Hungry like the Wolf
The wolves are getting hungry on the Gunflint Trail and on the North Shore of Lake Superior. Apparently the lack of deep snow is preventing the wolves from catching their favorite meal of deer. When the going gets tough for the wolf the wolf looks elsewhere for its’ next meal.
Most winters there is deep snow in the woods and the wolves have no trouble bringing down a deer to eat. Deer are not made for traveling in deep snow since their small hooves easily break through the snow. This slows the deer down and then they have a difficult time escaping their predator the wolf. This winter there is barely any snow on the North Shore and the deer are easily out running the wolf. The wolf doesn’t want to work too hard for it’s next meal and would prefer a free lunch. The deer in Northeastern Minnesota often get a free lunch from the many home owners who love to watch them in their yard. Unfortunately the wolves follow the deer herd to these areas and that brings them in close proximity to homes with pets.
Who’s afraid of the big bad wolf? Anyone living in Northeastern Minnesota whose family pet is a dog. There have been a number of reports this year of close calls with wolves attacking dogs in homeowner’s yards. Luckily, so far the dogs have made enough noise so the owners have been alerted to the wolf before any of the dogs have been eaten. Sadly there are years when up to 23 dogs have been killed in the 15 miles between Hovland and Grand Portage.(Minnesota Outdoor News)

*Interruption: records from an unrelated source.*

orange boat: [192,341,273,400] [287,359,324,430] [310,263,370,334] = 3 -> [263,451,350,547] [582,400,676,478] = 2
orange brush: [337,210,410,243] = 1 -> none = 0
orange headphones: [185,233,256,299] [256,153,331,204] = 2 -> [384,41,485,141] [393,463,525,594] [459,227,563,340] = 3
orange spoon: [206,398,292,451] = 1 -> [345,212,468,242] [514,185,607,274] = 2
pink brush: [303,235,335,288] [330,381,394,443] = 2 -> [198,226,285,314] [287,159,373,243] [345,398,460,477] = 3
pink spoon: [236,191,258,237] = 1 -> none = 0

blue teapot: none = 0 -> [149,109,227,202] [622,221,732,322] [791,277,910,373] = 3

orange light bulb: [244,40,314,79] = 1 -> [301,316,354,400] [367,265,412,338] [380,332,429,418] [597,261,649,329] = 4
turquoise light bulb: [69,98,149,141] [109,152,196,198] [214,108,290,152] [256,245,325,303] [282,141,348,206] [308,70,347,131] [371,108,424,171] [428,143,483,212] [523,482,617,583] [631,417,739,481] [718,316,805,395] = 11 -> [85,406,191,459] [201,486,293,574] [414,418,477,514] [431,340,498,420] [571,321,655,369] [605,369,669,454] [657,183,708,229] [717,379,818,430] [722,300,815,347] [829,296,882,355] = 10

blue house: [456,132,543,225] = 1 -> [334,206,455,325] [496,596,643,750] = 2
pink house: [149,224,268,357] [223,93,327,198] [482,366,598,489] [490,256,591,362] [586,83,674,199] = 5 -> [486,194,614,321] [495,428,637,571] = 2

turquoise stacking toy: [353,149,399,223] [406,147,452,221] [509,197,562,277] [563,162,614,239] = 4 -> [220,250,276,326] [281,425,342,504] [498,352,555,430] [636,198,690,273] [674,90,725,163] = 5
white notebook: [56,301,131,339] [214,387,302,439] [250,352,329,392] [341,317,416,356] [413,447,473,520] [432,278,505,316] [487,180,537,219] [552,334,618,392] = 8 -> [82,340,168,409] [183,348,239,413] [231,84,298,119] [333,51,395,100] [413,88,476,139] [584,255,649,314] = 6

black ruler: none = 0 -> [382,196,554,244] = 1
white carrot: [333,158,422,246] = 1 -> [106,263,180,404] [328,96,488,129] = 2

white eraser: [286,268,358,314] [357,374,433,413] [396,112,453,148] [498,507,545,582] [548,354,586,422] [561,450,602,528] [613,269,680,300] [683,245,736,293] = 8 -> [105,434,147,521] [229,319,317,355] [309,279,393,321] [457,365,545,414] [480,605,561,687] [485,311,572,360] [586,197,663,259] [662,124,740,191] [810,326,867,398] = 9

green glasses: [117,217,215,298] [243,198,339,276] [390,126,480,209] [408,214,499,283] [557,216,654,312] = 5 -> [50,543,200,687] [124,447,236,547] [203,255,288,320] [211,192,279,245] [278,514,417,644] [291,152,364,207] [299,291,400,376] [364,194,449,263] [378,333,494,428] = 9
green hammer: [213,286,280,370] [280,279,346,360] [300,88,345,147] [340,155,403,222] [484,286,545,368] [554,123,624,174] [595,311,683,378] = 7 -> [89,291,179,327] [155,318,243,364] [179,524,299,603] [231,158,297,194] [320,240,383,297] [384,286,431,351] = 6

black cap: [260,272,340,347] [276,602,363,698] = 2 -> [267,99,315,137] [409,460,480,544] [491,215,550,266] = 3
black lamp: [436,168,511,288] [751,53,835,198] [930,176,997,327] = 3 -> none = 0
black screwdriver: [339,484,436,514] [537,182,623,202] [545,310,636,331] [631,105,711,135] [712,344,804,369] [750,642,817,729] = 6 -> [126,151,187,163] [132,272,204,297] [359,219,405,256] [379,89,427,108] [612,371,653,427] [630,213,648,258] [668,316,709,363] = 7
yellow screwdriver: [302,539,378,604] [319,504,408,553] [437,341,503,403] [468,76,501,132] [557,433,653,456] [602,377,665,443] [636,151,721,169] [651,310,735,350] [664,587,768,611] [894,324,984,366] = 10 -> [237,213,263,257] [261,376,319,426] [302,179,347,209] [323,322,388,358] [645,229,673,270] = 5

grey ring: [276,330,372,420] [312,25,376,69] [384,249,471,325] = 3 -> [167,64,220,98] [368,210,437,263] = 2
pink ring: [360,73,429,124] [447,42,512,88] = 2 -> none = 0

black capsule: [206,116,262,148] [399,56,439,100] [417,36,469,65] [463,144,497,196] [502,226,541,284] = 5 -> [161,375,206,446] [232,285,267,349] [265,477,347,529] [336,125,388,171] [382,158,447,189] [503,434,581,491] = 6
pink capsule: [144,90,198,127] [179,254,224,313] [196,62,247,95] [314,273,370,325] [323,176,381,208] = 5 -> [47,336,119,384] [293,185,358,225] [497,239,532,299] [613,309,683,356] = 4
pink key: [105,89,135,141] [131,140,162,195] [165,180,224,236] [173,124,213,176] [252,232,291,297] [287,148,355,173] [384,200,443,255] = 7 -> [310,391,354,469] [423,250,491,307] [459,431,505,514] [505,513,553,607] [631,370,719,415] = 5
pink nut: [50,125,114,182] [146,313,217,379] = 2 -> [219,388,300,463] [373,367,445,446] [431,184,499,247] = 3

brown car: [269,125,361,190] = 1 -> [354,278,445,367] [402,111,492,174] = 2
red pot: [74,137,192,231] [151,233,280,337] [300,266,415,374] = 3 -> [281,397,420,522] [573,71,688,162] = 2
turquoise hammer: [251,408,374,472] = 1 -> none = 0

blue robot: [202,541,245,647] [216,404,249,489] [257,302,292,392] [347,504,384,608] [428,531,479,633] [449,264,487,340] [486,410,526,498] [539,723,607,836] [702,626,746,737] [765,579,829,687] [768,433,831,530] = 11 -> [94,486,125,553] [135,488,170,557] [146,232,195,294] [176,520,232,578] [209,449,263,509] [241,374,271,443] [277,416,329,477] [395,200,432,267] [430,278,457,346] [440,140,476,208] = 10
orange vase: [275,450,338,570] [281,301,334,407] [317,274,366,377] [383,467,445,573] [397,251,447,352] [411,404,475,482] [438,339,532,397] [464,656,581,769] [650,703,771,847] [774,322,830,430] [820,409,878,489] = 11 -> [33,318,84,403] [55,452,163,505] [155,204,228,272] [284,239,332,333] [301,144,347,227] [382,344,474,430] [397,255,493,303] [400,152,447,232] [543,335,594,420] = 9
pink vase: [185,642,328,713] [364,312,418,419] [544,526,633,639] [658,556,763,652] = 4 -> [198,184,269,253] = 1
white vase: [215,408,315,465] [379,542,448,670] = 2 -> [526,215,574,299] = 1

The wolves are out and about on the Shore and on the Gunflint Trail and they are hungry. Lucky for us the largest population of wolves on the Gunflint Trail tends to be around Gunflint Lake. The reason for the preference? There’s a number of homeowners and resorts who love to feed the deer corn throughout the winter. I’m hoping the pet owners are keeping a close eye on their dogs. Even though Rugby would only be a snack for a wolf I’ll be keeping him close to me for the rest of the winter.